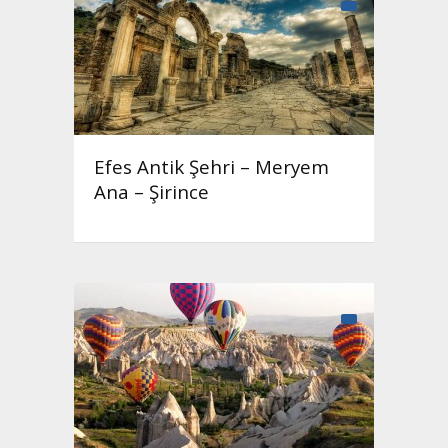
Efes Antik Şehri – Meryem
Ana – Şirince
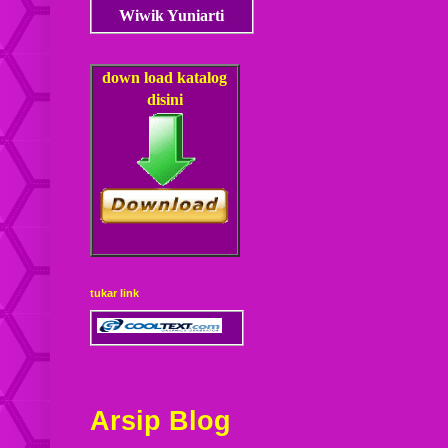
Wiwik Yuniarti
down load
katalog
disini
tukar link
Arsip Blog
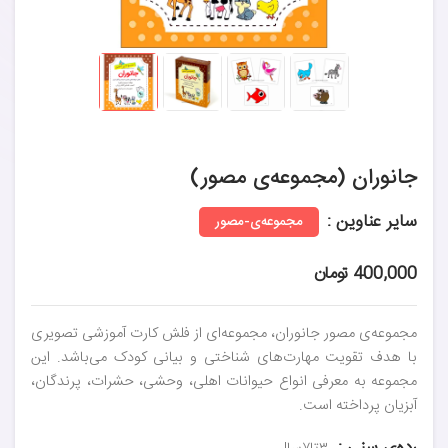
جانوران (مجموعه‌ی مصور)
سایر عناوین :
مجموعه‌ی-مصور
400,000 تومان
مجموعه‌ی مصور جانوران، مجموعه‌ای از فلش کارت آموزشی تصویری
با هدف تقویت مهارت‌های شناختی و بیانی کودک می‌باشد. این
مجموعه به معرفی انواع حیوانات اهلی، وحشی، حشرات، پرندگان،
آبزیان پرداخته است.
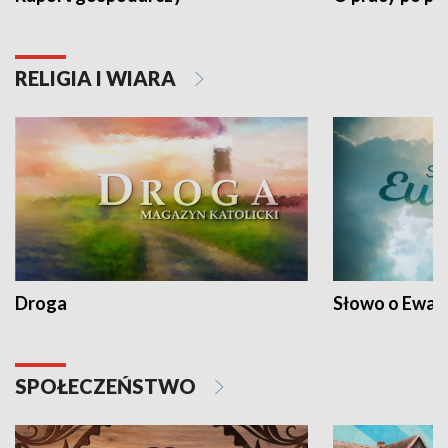
RELIGIA I WIARA
Droga
Słowo o Ewang
SPOŁECZEŃSTWO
=======
### Written task
Pull every line of text from the listing above and reproduce each one word for word, without the pictures.

### Finished exercise
Efes Antik Şehri – Meryem
Ana – Şirince
Wiwik Yuniarti
down load
katalog
disini
tukar link
Arsip Blog
جانوران (مجموعه‌ی مصور)
سایر عناوین :
مجموعه‌ی-مصور
400,000 تومان
مجموعه‌ی مصور جانوران، مجموعه‌ای از فلش کارت آموزشی تصویری
با هدف تقویت مهارت‌های شناختی و بیانی کودک می‌باشد. این
مجموعه به معرفی انواع حیوانات اهلی، وحشی، حشرات، پرندگان،
آبزیان پرداخته است.
RELIGIA I WIARA
Droga
Słowo o Ewang
SPOŁECZEŃSTWO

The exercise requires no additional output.